Figure 3: Demand points grid visualizes spatial discretization for accurate EMS call origin modeling.
The territory is partitioned into five generation zones and over 400 call squares. Demand and operational parameters are extracted from a cleaned dataset (>18,000 missions), including severity codes, timestamps, geolocations, base assignments, ED selection, ramping times, and outcomes.
ED selection reflects real clinical protocols, distinguishing between general and specialized hubs per WHO's tiered care guidelines. Only 13 EDs were realized as patient destinations, despite many facilities across Lazio.
Figure 4: Map of ambulance bases and fire stations (FS) denotes candidate deployment sites for scenario analysis.
Model Validation and Numerical Evidence
Rigorous verification and validation procedures benchmark simulated KPIs against historical data over multiple replications. Aggregate call numbers, urgency-class coverage (percentage of responses within target threshold), and base utilization percentages are compared, with simulation discrepancies consistently within 3% of empirical values. Coverage curves, response time distributions, and utilization patterns are statistically indistinguishable from operational data.
Scenario testing evaluates deployment options such as adding/removing H24/H12 ambulances at key bases and exploring FSs as candidate base locations. For each scenario, the model simulates a one-year horizon with 30 replications, comparing coverage against baseline via paired t-tests at multiple response-time thresholds.
Scenario 5—adding an H24 ambulance at Rieti FS—generates the largest, most robust gains, improving urgent-call coverage by up to 8.12% across all threshold values. Redistributive scenarios without net resource addition yield neutral or ambiguous effects; capacity reduction consistently degrades coverage.
(Figure 5)
Figure 5: Map of the Lazio Region of Italy depicting all the EDs used as patient destinations in the case study.

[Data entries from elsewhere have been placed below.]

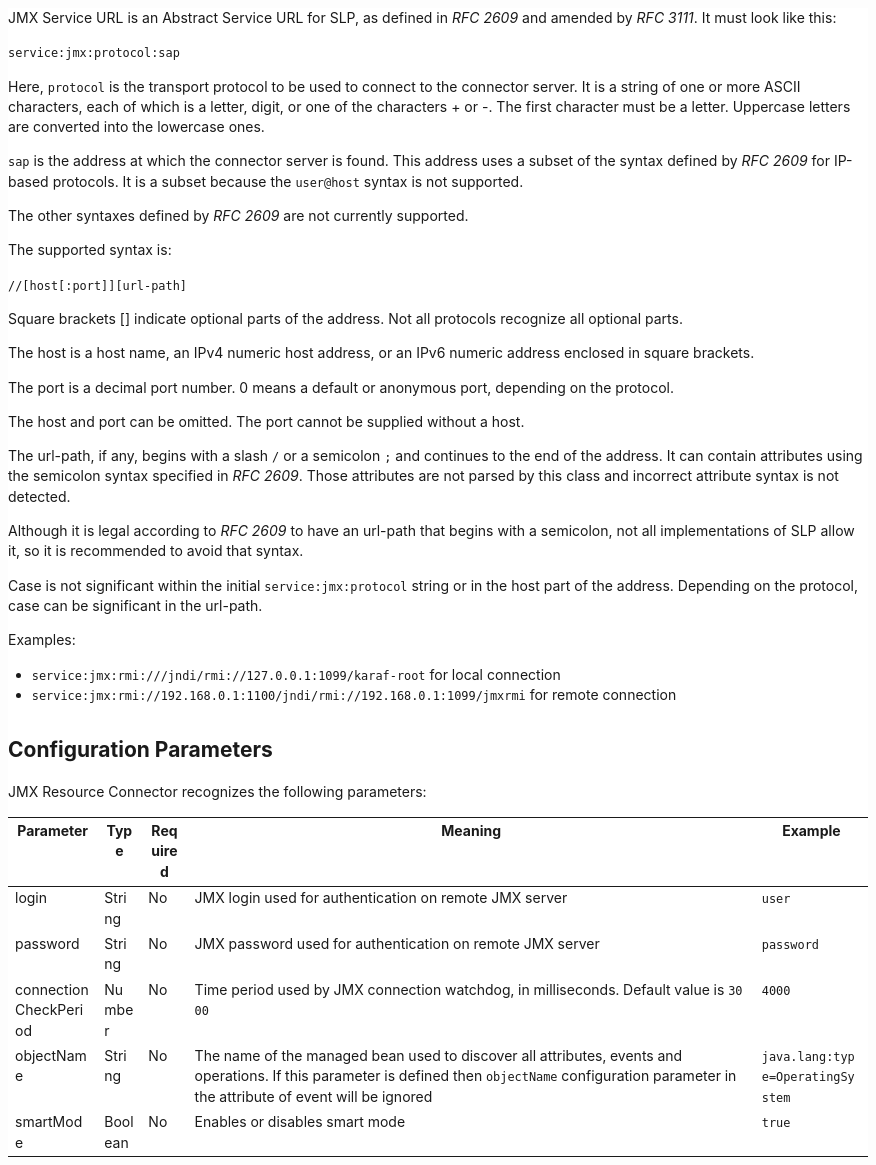 JMX Service URL is an Abstract Service URL for SLP, as defined in _RFC 2609_ and amended by _RFC 3111_. It must look like this:
```
service:jmx:protocol:sap
```

Here, `protocol` is the transport protocol to be used to connect to the connector server. It is a string of one or more ASCII characters, each of which is a letter, digit, or one of the characters + or -. The first character must be a letter. Uppercase letters are converted into the lowercase ones.

`sap` is the address at which the connector server is found. This address uses a subset of the syntax defined by _RFC 2609_ for IP-based protocols. It is a subset because the `user@host` syntax is not supported.

The other syntaxes defined by _RFC 2609_ are not currently supported.

The supported syntax is:
```
//[host[:port]][url-path]
```

Square brackets [] indicate optional parts of the address. Not all protocols recognize all optional parts.

The host is a host name, an IPv4 numeric host address, or an IPv6 numeric address enclosed in square brackets.

The port is a decimal port number. 0 means a default or anonymous port, depending on the protocol.

The host and port can be omitted. The port cannot be supplied without a host.

The url-path, if any, begins with a slash `/` or a semicolon `;` and continues to the end of the address. It can contain attributes using the semicolon syntax specified in _RFC 2609_. Those attributes are not parsed by this class and incorrect attribute syntax is not detected.

Although it is legal according to _RFC 2609_ to have an url-path that begins with a semicolon, not all implementations of SLP allow it, so it is recommended to avoid that syntax.

Case is not significant within the initial `service:jmx:protocol` string or in the host part of the address. Depending on the protocol, case can be significant in the url-path.

Examples:

* `service:jmx:rmi:///jndi/rmi://127.0.0.1:1099/karaf-root` for local connection
* `service:jmx:rmi://192.168.0.1:1100/jndi/rmi://192.168.0.1:1099/jmxrmi` for remote connection

## Configuration Parameters
JMX Resource Connector recognizes the following parameters:

Parameter | Type | Required | Meaning | Example
---- | ---- | ---- | ---- | ----
login | String | No | JMX login used for authentication on remote JMX server | `user`
password | String | No | JMX password used for authentication on remote JMX server | `password`
connectionCheckPeriod | Number | No | Time period used by JMX connection watchdog, in milliseconds. Default value is `3000` | `4000`
objectName | String | No | The name of the managed bean used to discover all attributes, events and operations. If this parameter is defined then `objectName` configuration parameter in the attribute of event will be ignored | `java.lang:type=OperatingSystem`
smartMode | Boolean | No | Enables or disables smart mode | `true`

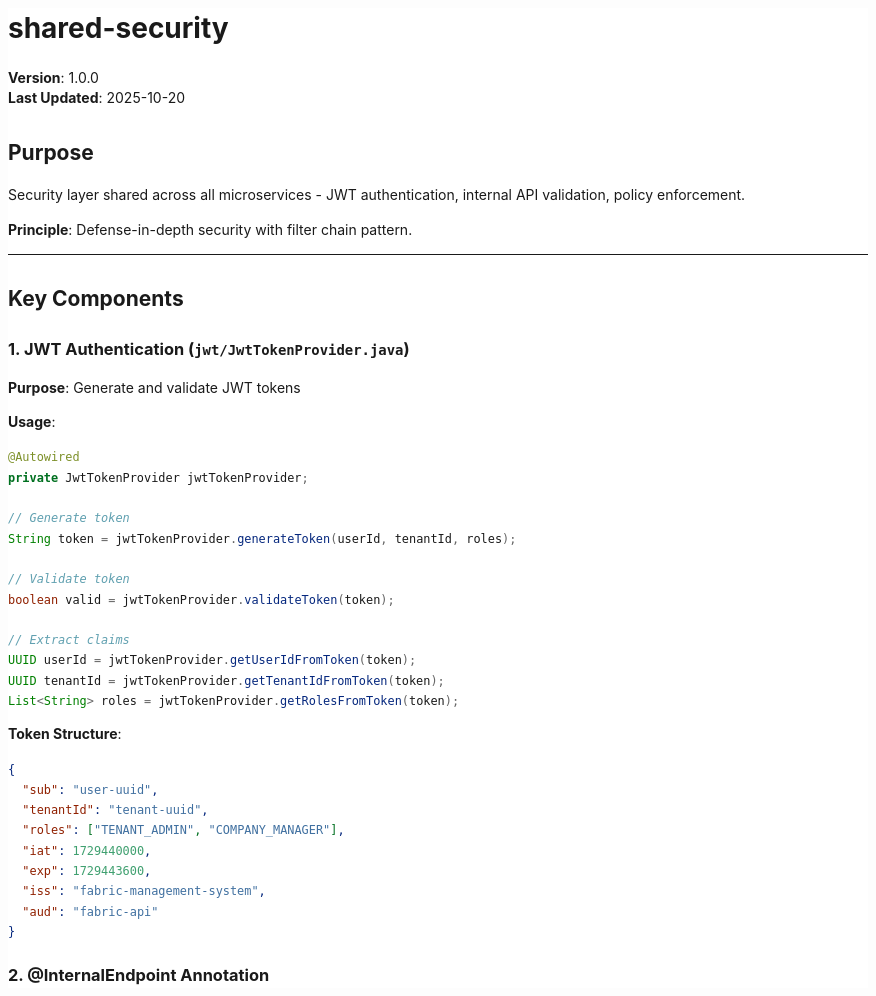 # shared-security

**Version**: 1.0.0  
**Last Updated**: 2025-10-20

## Purpose

Security layer shared across all microservices - JWT authentication, internal API validation, policy enforcement.

**Principle**: Defense-in-depth security with filter chain pattern.

---

## Key Components

### 1. JWT Authentication (`jwt/JwtTokenProvider.java`)

**Purpose**: Generate and validate JWT tokens

**Usage**:

```java
@Autowired
private JwtTokenProvider jwtTokenProvider;

// Generate token
String token = jwtTokenProvider.generateToken(userId, tenantId, roles);

// Validate token
boolean valid = jwtTokenProvider.validateToken(token);

// Extract claims
UUID userId = jwtTokenProvider.getUserIdFromToken(token);
UUID tenantId = jwtTokenProvider.getTenantIdFromToken(token);
List<String> roles = jwtTokenProvider.getRolesFromToken(token);
```

**Token Structure**:

```json
{
  "sub": "user-uuid",
  "tenantId": "tenant-uuid",
  "roles": ["TENANT_ADMIN", "COMPANY_MANAGER"],
  "iat": 1729440000,
  "exp": 1729443600,
  "iss": "fabric-management-system",
  "aud": "fabric-api"
}
```

### 2. @InternalEndpoint Annotation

Practical and Theoretical Implications
The DES model is validated as a reliable decision support tool for EMS planners, enabling performance-neutral scenario analysis and optimizing resource allocation under operational realism. Managers can directly estimate the system-wide impact of spatial and temporal resource shifts, consider ED closure or overload contingencies, and explore adaptive configurations. Results underscore the criticality of demand-driven deployment—resource concentration in high-demand central locations yields dominant efficiency improvements, while peripheral redistribution offers minimal gains.
Theoretically, the model establishes a modular, scalable foundation for simulation-based optimization (SBO), combining advanced data-driven demand forecasting, real-time monitoring, and dynamic redeployment for adaptive EMS management. Future extensions may include integration with predictive AI models for anomaly detection and capacity planning, and algorithmic exploration of conflicting objectives (e.g., efficiency vs. equity).
Conclusion
This work presents a detailed, empirically driven DES framework that overcomes the structural limitations of prior models by faithfully reproducing every operational stage of regional EMS ambulance missions. Validation on real-world data demonstrates high fidelity and reliability, establishing the model as a robust platform for scenario analysis and strategic planning. Numerical results compellingly demonstrate that targeted capacity increases in central locations drive superior coverage outcomes, providing direct quantitative evidence to inform EMS deployment policy. The modular design supports easy extension to other operational contexts, facilitating future development of adaptive, optimization-driven EMS management systems.